Understanding the Consumer
In addition to understanding the shifts in the running industry’s consumer base, understanding running’s most productive consumer provides additional value in marketing and product management efforts. It is just as important to know the demographics that are the most productive as it is to understand those that are creating growth.
The loss of buyers between the ages of 35 and 44 is especially concerning because these are the consumers who spend the most on running shoes. In fact, their spending is 19 percent higher than the fastest growing age group in the running shoe market — the 55-and-older cohort.
Finally, retail and consumption has evolved to a point where consumers expect smart partnerships between brands and retailers. For the running market, NPD data can help illuminate these kinds of partnership opportunities by highlighting the brands, products and retailers favored by the running footwear market’s most productive customers.
For example, in addition to having a strong affinity for the top-selling athletic footwear brands, running footwear’s most productive consumers also frequently purchase technology brands, like Apple and Samsung. This information points to the possibility that strategic partnerships or co-developing products might yield big opportunities to brands and retailers, in terms of revenue, invigorated store traffic and so on.

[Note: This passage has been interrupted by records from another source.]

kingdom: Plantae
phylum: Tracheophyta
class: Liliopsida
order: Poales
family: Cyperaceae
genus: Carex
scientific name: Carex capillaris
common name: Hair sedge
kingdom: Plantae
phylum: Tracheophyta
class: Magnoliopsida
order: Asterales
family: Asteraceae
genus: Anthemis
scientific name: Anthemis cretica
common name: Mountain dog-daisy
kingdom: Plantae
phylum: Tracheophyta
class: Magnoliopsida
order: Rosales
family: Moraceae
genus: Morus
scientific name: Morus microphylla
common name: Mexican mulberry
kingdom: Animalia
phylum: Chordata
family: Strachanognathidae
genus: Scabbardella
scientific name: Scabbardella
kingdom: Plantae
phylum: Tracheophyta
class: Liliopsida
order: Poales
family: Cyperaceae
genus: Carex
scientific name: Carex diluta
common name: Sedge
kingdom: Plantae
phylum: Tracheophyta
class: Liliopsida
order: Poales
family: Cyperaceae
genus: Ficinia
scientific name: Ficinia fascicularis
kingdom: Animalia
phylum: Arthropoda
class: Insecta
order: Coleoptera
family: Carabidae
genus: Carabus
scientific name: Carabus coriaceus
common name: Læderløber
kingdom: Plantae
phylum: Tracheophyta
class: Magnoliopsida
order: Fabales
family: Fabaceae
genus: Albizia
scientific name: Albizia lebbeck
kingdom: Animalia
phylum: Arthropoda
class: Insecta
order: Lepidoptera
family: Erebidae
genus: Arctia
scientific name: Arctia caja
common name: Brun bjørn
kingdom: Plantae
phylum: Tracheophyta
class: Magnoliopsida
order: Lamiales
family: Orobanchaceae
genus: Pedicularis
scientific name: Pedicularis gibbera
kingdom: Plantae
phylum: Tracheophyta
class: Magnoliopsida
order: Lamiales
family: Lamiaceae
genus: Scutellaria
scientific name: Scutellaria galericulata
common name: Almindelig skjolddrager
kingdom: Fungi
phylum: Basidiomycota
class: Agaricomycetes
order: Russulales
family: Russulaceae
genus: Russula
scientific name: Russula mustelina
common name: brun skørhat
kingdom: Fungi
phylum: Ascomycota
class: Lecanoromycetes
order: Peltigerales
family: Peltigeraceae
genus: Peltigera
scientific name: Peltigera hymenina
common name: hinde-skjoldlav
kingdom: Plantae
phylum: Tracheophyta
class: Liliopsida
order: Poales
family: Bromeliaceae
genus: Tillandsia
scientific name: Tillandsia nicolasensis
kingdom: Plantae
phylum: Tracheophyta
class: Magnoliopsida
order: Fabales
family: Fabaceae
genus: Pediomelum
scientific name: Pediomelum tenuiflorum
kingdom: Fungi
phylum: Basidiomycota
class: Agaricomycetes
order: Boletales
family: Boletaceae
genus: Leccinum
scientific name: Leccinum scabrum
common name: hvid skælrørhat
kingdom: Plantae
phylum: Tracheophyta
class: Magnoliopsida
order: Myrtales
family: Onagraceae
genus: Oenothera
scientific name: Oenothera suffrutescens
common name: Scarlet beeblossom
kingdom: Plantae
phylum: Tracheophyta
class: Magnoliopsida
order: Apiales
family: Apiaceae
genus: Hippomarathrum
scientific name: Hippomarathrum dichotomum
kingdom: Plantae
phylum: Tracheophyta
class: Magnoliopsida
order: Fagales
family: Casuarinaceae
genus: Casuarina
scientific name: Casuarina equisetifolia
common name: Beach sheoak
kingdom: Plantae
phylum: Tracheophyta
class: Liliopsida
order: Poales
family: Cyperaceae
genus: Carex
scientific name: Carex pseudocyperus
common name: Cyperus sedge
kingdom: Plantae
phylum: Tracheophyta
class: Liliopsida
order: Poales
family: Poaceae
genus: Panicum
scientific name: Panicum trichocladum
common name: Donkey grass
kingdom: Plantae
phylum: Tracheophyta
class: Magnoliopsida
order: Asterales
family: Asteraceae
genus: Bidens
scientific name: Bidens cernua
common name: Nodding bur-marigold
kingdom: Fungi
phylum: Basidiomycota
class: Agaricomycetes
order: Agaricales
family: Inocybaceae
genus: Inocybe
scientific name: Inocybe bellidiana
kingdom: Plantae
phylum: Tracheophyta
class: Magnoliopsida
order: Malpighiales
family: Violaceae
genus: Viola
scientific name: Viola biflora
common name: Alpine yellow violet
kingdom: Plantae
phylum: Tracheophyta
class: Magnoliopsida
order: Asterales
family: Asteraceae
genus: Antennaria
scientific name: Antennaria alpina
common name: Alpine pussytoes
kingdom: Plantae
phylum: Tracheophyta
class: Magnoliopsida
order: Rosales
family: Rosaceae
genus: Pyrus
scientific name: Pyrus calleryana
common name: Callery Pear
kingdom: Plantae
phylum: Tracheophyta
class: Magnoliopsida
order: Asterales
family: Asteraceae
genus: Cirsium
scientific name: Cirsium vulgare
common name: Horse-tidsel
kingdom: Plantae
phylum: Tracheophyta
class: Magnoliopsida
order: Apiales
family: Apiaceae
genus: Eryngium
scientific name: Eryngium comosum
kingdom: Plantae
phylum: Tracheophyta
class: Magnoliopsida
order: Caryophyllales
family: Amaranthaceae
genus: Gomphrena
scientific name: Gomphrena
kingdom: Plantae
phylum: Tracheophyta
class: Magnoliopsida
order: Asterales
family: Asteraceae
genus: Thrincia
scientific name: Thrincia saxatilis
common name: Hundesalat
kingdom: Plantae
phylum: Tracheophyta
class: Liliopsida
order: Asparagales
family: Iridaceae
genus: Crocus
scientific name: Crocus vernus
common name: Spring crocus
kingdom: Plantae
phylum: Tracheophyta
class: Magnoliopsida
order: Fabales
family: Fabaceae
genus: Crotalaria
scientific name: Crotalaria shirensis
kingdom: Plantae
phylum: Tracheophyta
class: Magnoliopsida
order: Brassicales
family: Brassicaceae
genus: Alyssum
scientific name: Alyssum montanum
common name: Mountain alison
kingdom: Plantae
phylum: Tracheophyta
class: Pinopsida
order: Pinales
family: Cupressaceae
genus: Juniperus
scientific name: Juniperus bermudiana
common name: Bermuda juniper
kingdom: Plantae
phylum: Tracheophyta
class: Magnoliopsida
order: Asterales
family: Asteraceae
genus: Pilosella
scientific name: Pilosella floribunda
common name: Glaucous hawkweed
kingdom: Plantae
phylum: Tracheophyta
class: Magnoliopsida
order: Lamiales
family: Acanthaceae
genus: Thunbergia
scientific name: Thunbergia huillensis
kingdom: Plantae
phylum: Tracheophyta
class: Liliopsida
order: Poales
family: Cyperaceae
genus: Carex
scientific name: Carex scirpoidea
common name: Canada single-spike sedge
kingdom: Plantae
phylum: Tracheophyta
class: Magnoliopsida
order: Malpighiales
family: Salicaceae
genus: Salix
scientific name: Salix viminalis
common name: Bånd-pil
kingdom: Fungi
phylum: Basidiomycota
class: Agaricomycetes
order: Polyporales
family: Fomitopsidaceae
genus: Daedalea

The latest “Future of Footwear” report, based on Retail Tracking Service data from NPD, forecasts the performance running category to be a growth area for the footwear industry over the next two years. As the running footwear market advances towards 2022, brands and retailers with a heightened understanding of the specific needs of their consumer bases will reap the benefits of revenue and market share growth.
Channeling Aristotle’s phrase, “The whole is greater than the sum of its parts,” the reward for taking these actions will be a stronger and more invigorated running industry with a brighter future.